Dr. Clark determined that if Meredith's heart condition, known as supraventricular tachycardia (SVT), wasn't fixed, the mother's heart couldn't pump enough blood to the placenta to feed the babies, and Meredith could go into heart failure.
"The babies wouldn't make it to term if we didn't control the rhythm by some means," Dr. Clark said.
Meredith and Matt, who learned on Super Bowl Sunday 2012 they were going to become first-time parents, now had to deal with the stress of an uncertain pregnancy.
"No one explicitly said your babies are going to die, but it didn't sound good," Meredith said,.
"Just knowing that three lives depended on that, it was just, that was rough," Matt explained with tears welling in his eyes.
Dr. Clark suggested his 3D mapping system, which allows him to monitor a catheter continually in real time without the use of radiation.

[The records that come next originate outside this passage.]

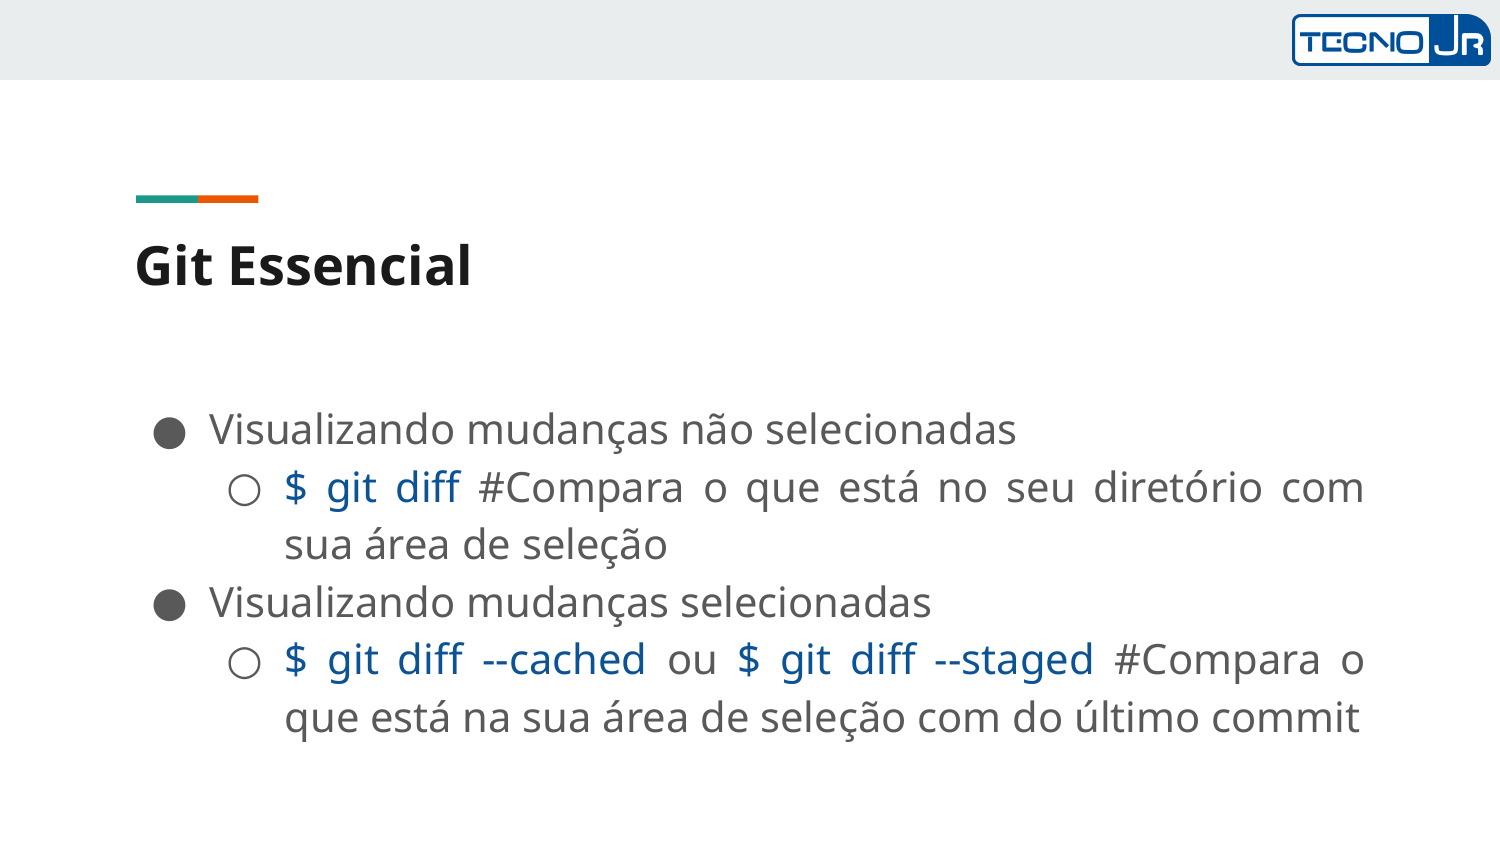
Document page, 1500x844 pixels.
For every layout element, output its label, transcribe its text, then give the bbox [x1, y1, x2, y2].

title Git Essencial [119, 216, 1381, 305]
picture [1292, 14, 1491, 66]
list Visualizando mudanças não selecionadas $ git diff #Compara o que está no seu diretório com sua área de seleção Visualizando mudanças selecionadas $ git diff --cached ou $ git diff --staged #Compara o que está na sua área de seleção com do último commit [119, 341, 1381, 796]
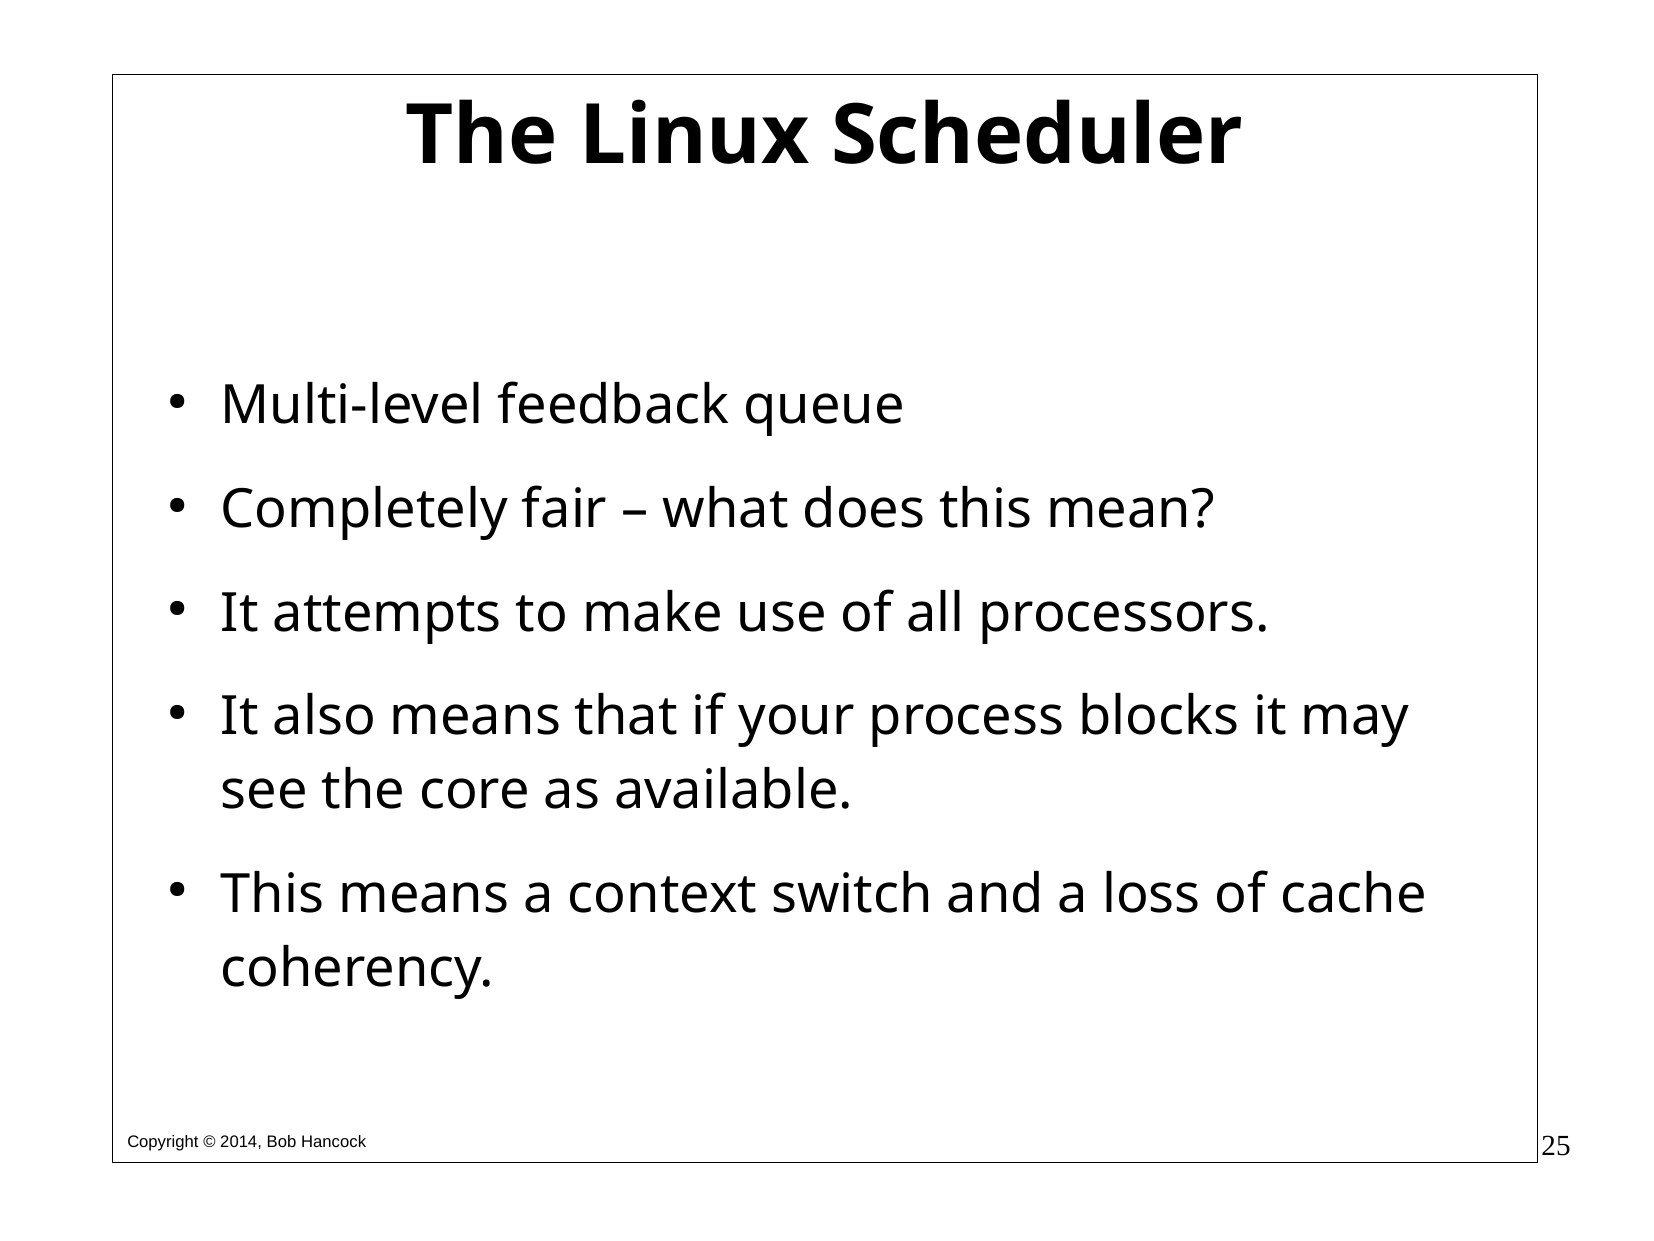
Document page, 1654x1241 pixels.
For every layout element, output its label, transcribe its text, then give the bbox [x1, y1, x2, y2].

list Multi-level feedback queue Completely fair – what does this mean? It attempts to make use of all processors. It also means that if your process blocks it may see the core as available. This means a context switch and a loss of cache coherency. [150, 262, 1501, 1126]
title The Linux Scheduler [112, 75, 1538, 188]
text_box Copyright © 2014, Bob Hancock [112, 1125, 382, 1159]
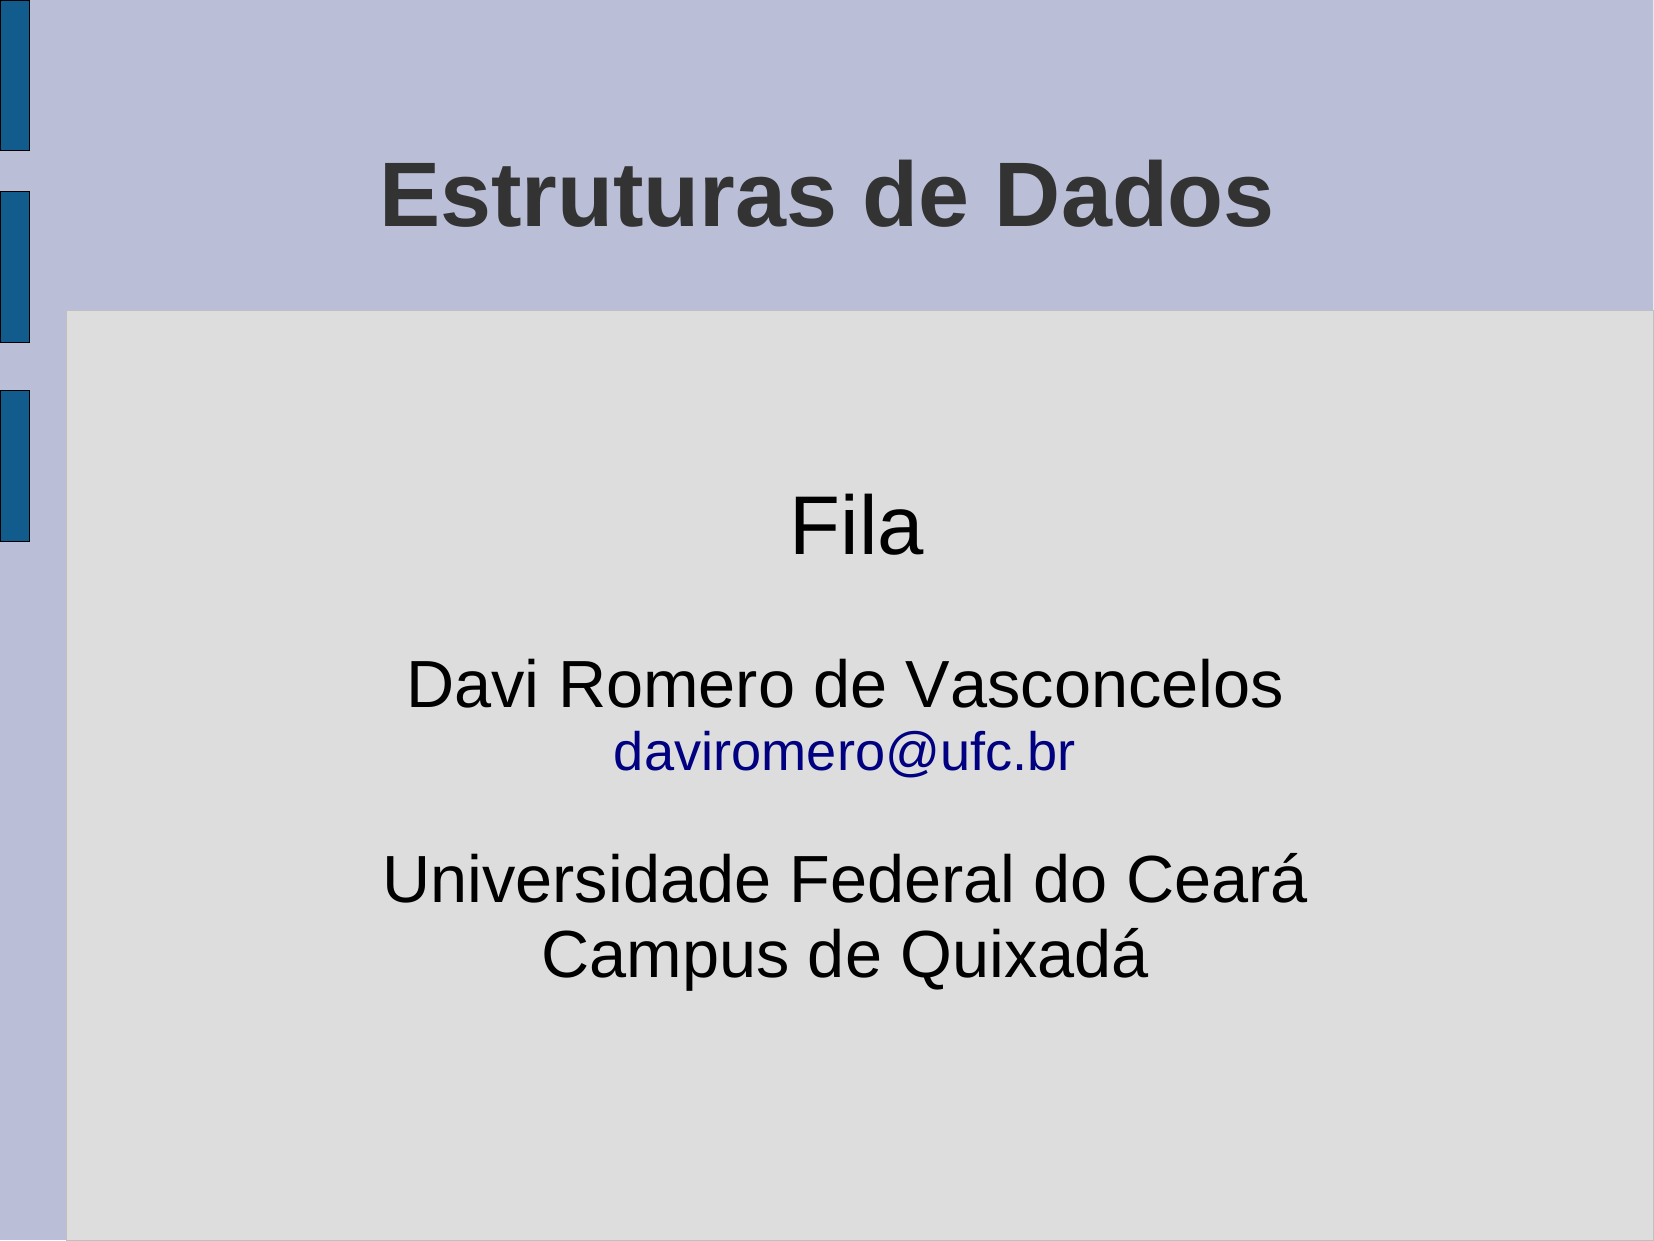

Dr. Clark had done more than 1,000 cardiac ablations in his career, but Meredith would be his first pregnant patient to undergo the 4-hour surgery without fluoroscopy.
In fact, Meredith was only the fifth pregnant woman in the world to undergo the procedure using 3D mapping.
She was 20 weeks along with the twins at the time.
Dr. Clark and his medical team pinpointed the rogue cells that were causing Meredith's heart to race and destroyed them.
"Once we could pinpoint the spot, we freeze the tip. By freezing, that destroys the cells," Dr. Clark said.
Meredith felt relief immediately.
"For the rest of the procedure and ever since then, I haven't had a single episode," she said.
In September of 2012, at 35 weeks, the couple welcomed the births of healthy twin girls, Luciella and Alina.
"They're doing great. They're growing well. They're sleeping through the night amazingly enough. I just can't imagine life without them and I'm just so grateful," Meredith said.
"I wasn't prepared for how much work probably even one, let alone two babies would be, but I also wasn't prepared for how much joy and how much fulfillment having children brings," Matt said.
Dr. Clark believes his 3D mapping system will become the standard of care within 10 years.
During a recent visit with the Stone family at Akron Children's Hospital, Dr. Clark held the twins and smiled.
"To be able to see two healthy, young developing babies and a healthy mother with a normal heart rhythm, it's why you go to medical school," he said.